DATA:

★ ★ ★ ★

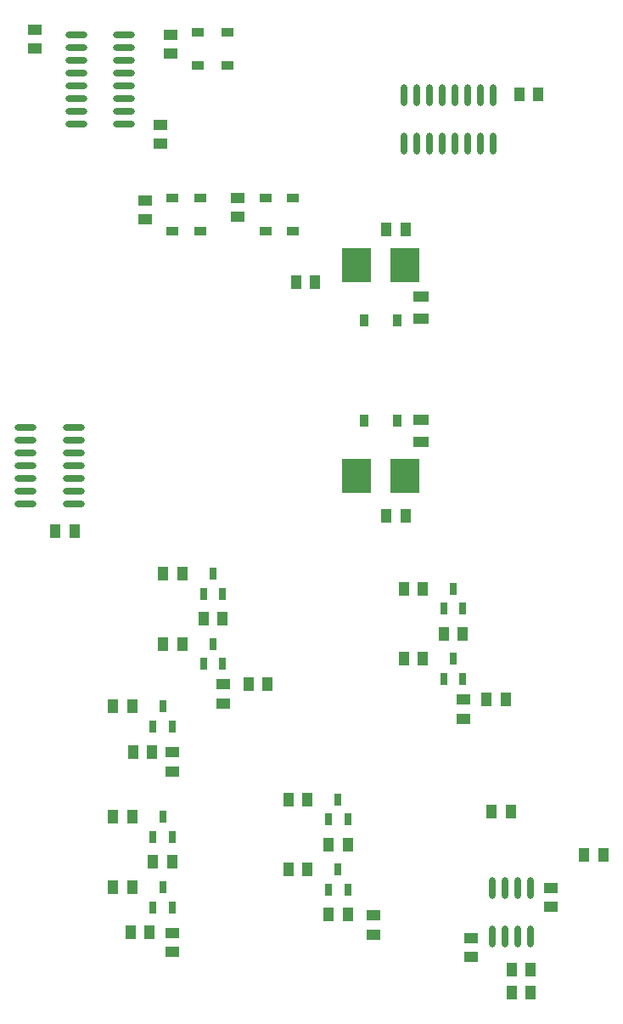
<source format=gbp>
G04 Layer_Color=128*
%FSAX44Y44*%
%MOMM*%
G71*
G01*
G75*
%ADD23R,1.0000X1.4000*%
%ADD24R,0.8000X1.1500*%
%ADD25R,1.4000X1.0000*%
%ADD26R,1.1000X1.4500*%
%ADD27R,2.8500X3.4000*%
%ADD28R,1.5500X1.0500*%
%ADD29R,0.9100X1.2200*%
%ADD30O,0.6000X2.2000*%
%ADD31R,1.4500X1.1000*%
%ADD32R,1.2200X0.9100*%
%ADD33O,2.2000X0.6000*%
D23*
X01155500Y01095000D02*
D03*
X01174500D02*
D03*
X01157000Y01140000D02*
D03*
X01178000Y01165000D02*
D03*
X01197000D02*
D03*
X01157000Y01210000D02*
D03*
X01158000Y01275000D02*
D03*
X01177000D02*
D03*
X01157000Y01320000D02*
D03*
X01138000D02*
D03*
X01138000Y01210000D02*
D03*
Y01140000D02*
D03*
X01313000Y01157500D02*
D03*
X01332000D02*
D03*
X01353000Y01182500D02*
D03*
X01372000D02*
D03*
X01332000Y01227500D02*
D03*
X01313000D02*
D03*
X01353000Y01112500D02*
D03*
X01372000D02*
D03*
X01535500Y01057500D02*
D03*
X01554500D02*
D03*
X01554500Y01035000D02*
D03*
X01535500D02*
D03*
X01627000Y01172500D02*
D03*
X01608000D02*
D03*
X01529500Y01327500D02*
D03*
X01510500D02*
D03*
X01487000Y01392500D02*
D03*
X01468000D02*
D03*
X01447000Y01367500D02*
D03*
Y01437500D02*
D03*
X01428000D02*
D03*
Y01367500D02*
D03*
X01292000Y01342500D02*
D03*
X01273000D02*
D03*
X01207000Y01382500D02*
D03*
X01247000Y01407500D02*
D03*
X01207000Y01452500D02*
D03*
X01228000Y01407500D02*
D03*
X01188000Y01452500D02*
D03*
X01188000Y01382500D02*
D03*
X01339500Y01742500D02*
D03*
X01320500D02*
D03*
D24*
X01178000Y01120000D02*
D03*
X01197000D02*
D03*
X01187500Y01140000D02*
D03*
X01178000Y01190000D02*
D03*
X01197000D02*
D03*
X01187500Y01210000D02*
D03*
X01197000Y01300000D02*
D03*
X01178000D02*
D03*
X01187500Y01320000D02*
D03*
X01228000Y01362500D02*
D03*
X01247000D02*
D03*
X01237500Y01382500D02*
D03*
X01247000Y01432500D02*
D03*
X01237500Y01452500D02*
D03*
X01228000Y01432500D02*
D03*
X01362500Y01227500D02*
D03*
X01353000Y01207500D02*
D03*
X01362500Y01157500D02*
D03*
X01353000Y01137500D02*
D03*
X01372000D02*
D03*
Y01207500D02*
D03*
X01468000Y01347500D02*
D03*
X01487000D02*
D03*
X01477500Y01367500D02*
D03*
X01468000Y01417500D02*
D03*
X01487000D02*
D03*
X01477500Y01437500D02*
D03*
D25*
X01197500Y01075500D02*
D03*
Y01094500D02*
D03*
Y01255500D02*
D03*
Y01274500D02*
D03*
X01247500Y01323000D02*
D03*
Y01342000D02*
D03*
X01487500Y01308000D02*
D03*
Y01327000D02*
D03*
X01397500Y01112000D02*
D03*
Y01093000D02*
D03*
X01262500Y01808000D02*
D03*
Y01827000D02*
D03*
X01170000Y01824500D02*
D03*
Y01805500D02*
D03*
X01195000Y01970500D02*
D03*
Y01989500D02*
D03*
D26*
X01515500Y01215000D02*
D03*
X01534500D02*
D03*
X01429500Y01510000D02*
D03*
X01410500D02*
D03*
Y01795000D02*
D03*
X01429500D02*
D03*
X01543000Y01930000D02*
D03*
X01562000D02*
D03*
X01099500Y01495000D02*
D03*
X01080500D02*
D03*
D27*
X01429250Y01550000D02*
D03*
X01380750D02*
D03*
X01429250Y01760000D02*
D03*
X01380750D02*
D03*
D28*
X01445000Y01584000D02*
D03*
Y01606000D02*
D03*
Y01706500D02*
D03*
Y01728500D02*
D03*
D29*
X01421500Y01605000D02*
D03*
X01388500D02*
D03*
X01421500Y01705000D02*
D03*
X01388500D02*
D03*
D30*
X01515950Y01091000D02*
D03*
X01528650D02*
D03*
X01541350D02*
D03*
X01554050D02*
D03*
Y01139000D02*
D03*
X01541350D02*
D03*
X01528650D02*
D03*
X01515950D02*
D03*
X01516948Y01880994D02*
D03*
X01504248D02*
D03*
X01491548D02*
D03*
Y01928994D02*
D03*
X01504248D02*
D03*
X01516948D02*
D03*
X01478848D02*
D03*
X01466148D02*
D03*
X01453448D02*
D03*
Y01880994D02*
D03*
X01466148D02*
D03*
X01478848D02*
D03*
X01440748Y01928994D02*
D03*
X01428048D02*
D03*
Y01880994D02*
D03*
X01440748D02*
D03*
D31*
X01495000Y01070500D02*
D03*
Y01089500D02*
D03*
X01575000Y01120500D02*
D03*
Y01139500D02*
D03*
X01185000Y01880500D02*
D03*
Y01899500D02*
D03*
X01060000Y01994500D02*
D03*
Y01975500D02*
D03*
D32*
X01290000Y01793500D02*
D03*
X01317500D02*
D03*
Y01826500D02*
D03*
X01290000D02*
D03*
X01225000D02*
D03*
Y01793500D02*
D03*
X01197500Y01826500D02*
D03*
Y01793500D02*
D03*
X01252500Y01958500D02*
D03*
Y01991500D02*
D03*
X01222500D02*
D03*
Y01958500D02*
D03*
D33*
X01099011Y01521902D02*
D03*
Y01534602D02*
D03*
Y01547302D02*
D03*
Y01560002D02*
D03*
Y01572702D02*
D03*
Y01585402D02*
D03*
Y01598102D02*
D03*
X01051011D02*
D03*
Y01585402D02*
D03*
Y01572702D02*
D03*
Y01560002D02*
D03*
Y01547302D02*
D03*
Y01534602D02*
D03*
Y01521902D02*
D03*
X01148990Y01900552D02*
D03*
Y01913252D02*
D03*
Y01925952D02*
D03*
Y01938652D02*
D03*
Y01951352D02*
D03*
Y01964052D02*
D03*
Y01976752D02*
D03*
Y01989452D02*
D03*
X01100990D02*
D03*
Y01976752D02*
D03*
Y01964052D02*
D03*
Y01951352D02*
D03*
Y01938652D02*
D03*
Y01925952D02*
D03*
Y01913252D02*
D03*
Y01900552D02*
D03*
M02*

</source>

★ ★ ★ ★

ASSIGNMENT:
Leave out the pictures and copy everything else in the records word for word.

EXERCISE OUTPUT:
<source format=gbp>
G04 Layer_Color=128*
%FSAX44Y44*%
%MOMM*%
G71*
G01*
G75*
%ADD23R,1.0000X1.4000*%
%ADD24R,0.8000X1.1500*%
%ADD25R,1.4000X1.0000*%
%ADD26R,1.1000X1.4500*%
%ADD27R,2.8500X3.4000*%
%ADD28R,1.5500X1.0500*%
%ADD29R,0.9100X1.2200*%
%ADD30O,0.6000X2.2000*%
%ADD31R,1.4500X1.1000*%
%ADD32R,1.2200X0.9100*%
%ADD33O,2.2000X0.6000*%
D23*
X01155500Y01095000D02*
D03*
X01174500D02*
D03*
X01157000Y01140000D02*
D03*
X01178000Y01165000D02*
D03*
X01197000D02*
D03*
X01157000Y01210000D02*
D03*
X01158000Y01275000D02*
D03*
X01177000D02*
D03*
X01157000Y01320000D02*
D03*
X01138000D02*
D03*
X01138000Y01210000D02*
D03*
Y01140000D02*
D03*
X01313000Y01157500D02*
D03*
X01332000D02*
D03*
X01353000Y01182500D02*
D03*
X01372000D02*
D03*
X01332000Y01227500D02*
D03*
X01313000D02*
D03*
X01353000Y01112500D02*
D03*
X01372000D02*
D03*
X01535500Y01057500D02*
D03*
X01554500D02*
D03*
X01554500Y01035000D02*
D03*
X01535500D02*
D03*
X01627000Y01172500D02*
D03*
X01608000D02*
D03*
X01529500Y01327500D02*
D03*
X01510500D02*
D03*
X01487000Y01392500D02*
D03*
X01468000D02*
D03*
X01447000Y01367500D02*
D03*
Y01437500D02*
D03*
X01428000D02*
D03*
Y01367500D02*
D03*
X01292000Y01342500D02*
D03*
X01273000D02*
D03*
X01207000Y01382500D02*
D03*
X01247000Y01407500D02*
D03*
X01207000Y01452500D02*
D03*
X01228000Y01407500D02*
D03*
X01188000Y01452500D02*
D03*
X01188000Y01382500D02*
D03*
X01339500Y01742500D02*
D03*
X01320500D02*
D03*
D24*
X01178000Y01120000D02*
D03*
X01197000D02*
D03*
X01187500Y01140000D02*
D03*
X01178000Y01190000D02*
D03*
X01197000D02*
D03*
X01187500Y01210000D02*
D03*
X01197000Y01300000D02*
D03*
X01178000D02*
D03*
X01187500Y01320000D02*
D03*
X01228000Y01362500D02*
D03*
X01247000D02*
D03*
X01237500Y01382500D02*
D03*
X01247000Y01432500D02*
D03*
X01237500Y01452500D02*
D03*
X01228000Y01432500D02*
D03*
X01362500Y01227500D02*
D03*
X01353000Y01207500D02*
D03*
X01362500Y01157500D02*
D03*
X01353000Y01137500D02*
D03*
X01372000D02*
D03*
Y01207500D02*
D03*
X01468000Y01347500D02*
D03*
X01487000D02*
D03*
X01477500Y01367500D02*
D03*
X01468000Y01417500D02*
D03*
X01487000D02*
D03*
X01477500Y01437500D02*
D03*
D25*
X01197500Y01075500D02*
D03*
Y01094500D02*
D03*
Y01255500D02*
D03*
Y01274500D02*
D03*
X01247500Y01323000D02*
D03*
Y01342000D02*
D03*
X01487500Y01308000D02*
D03*
Y01327000D02*
D03*
X01397500Y01112000D02*
D03*
Y01093000D02*
D03*
X01262500Y01808000D02*
D03*
Y01827000D02*
D03*
X01170000Y01824500D02*
D03*
Y01805500D02*
D03*
X01195000Y01970500D02*
D03*
Y01989500D02*
D03*
D26*
X01515500Y01215000D02*
D03*
X01534500D02*
D03*
X01429500Y01510000D02*
D03*
X01410500D02*
D03*
Y01795000D02*
D03*
X01429500D02*
D03*
X01543000Y01930000D02*
D03*
X01562000D02*
D03*
X01099500Y01495000D02*
D03*
X01080500D02*
D03*
D27*
X01429250Y01550000D02*
D03*
X01380750D02*
D03*
X01429250Y01760000D02*
D03*
X01380750D02*
D03*
D28*
X01445000Y01584000D02*
D03*
Y01606000D02*
D03*
Y01706500D02*
D03*
Y01728500D02*
D03*
D29*
X01421500Y01605000D02*
D03*
X01388500D02*
D03*
X01421500Y01705000D02*
D03*
X01388500D02*
D03*
D30*
X01515950Y01091000D02*
D03*
X01528650D02*
D03*
X01541350D02*
D03*
X01554050D02*
D03*
Y01139000D02*
D03*
X01541350D02*
D03*
X01528650D02*
D03*
X01515950D02*
D03*
X01516948Y01880994D02*
D03*
X01504248D02*
D03*
X01491548D02*
D03*
Y01928994D02*
D03*
X01504248D02*
D03*
X01516948D02*
D03*
X01478848D02*
D03*
X01466148D02*
D03*
X01453448D02*
D03*
Y01880994D02*
D03*
X01466148D02*
D03*
X01478848D02*
D03*
X01440748Y01928994D02*
D03*
X01428048D02*
D03*
Y01880994D02*
D03*
X01440748D02*
D03*
D31*
X01495000Y01070500D02*
D03*
Y01089500D02*
D03*
X01575000Y01120500D02*
D03*
Y01139500D02*
D03*
X01185000Y01880500D02*
D03*
Y01899500D02*
D03*
X01060000Y01994500D02*
D03*
Y01975500D02*
D03*
D32*
X01290000Y01793500D02*
D03*
X01317500D02*
D03*
Y01826500D02*
D03*
X01290000D02*
D03*
X01225000D02*
D03*
Y01793500D02*
D03*
X01197500Y01826500D02*
D03*
Y01793500D02*
D03*
X01252500Y01958500D02*
D03*
Y01991500D02*
D03*
X01222500D02*
D03*
Y01958500D02*
D03*
D33*
X01099011Y01521902D02*
D03*
Y01534602D02*
D03*
Y01547302D02*
D03*
Y01560002D02*
D03*
Y01572702D02*
D03*
Y01585402D02*
D03*
Y01598102D02*
D03*
X01051011D02*
D03*
Y01585402D02*
D03*
Y01572702D02*
D03*
Y01560002D02*
D03*
Y01547302D02*
D03*
Y01534602D02*
D03*
Y01521902D02*
D03*
X01148990Y01900552D02*
D03*
Y01913252D02*
D03*
Y01925952D02*
D03*
Y01938652D02*
D03*
Y01951352D02*
D03*
Y01964052D02*
D03*
Y01976752D02*
D03*
Y01989452D02*
D03*
X01100990D02*
D03*
Y01976752D02*
D03*
Y01964052D02*
D03*
Y01951352D02*
D03*
Y01938652D02*
D03*
Y01925952D02*
D03*
Y01913252D02*
D03*
Y01900552D02*
D03*
M02*

</source>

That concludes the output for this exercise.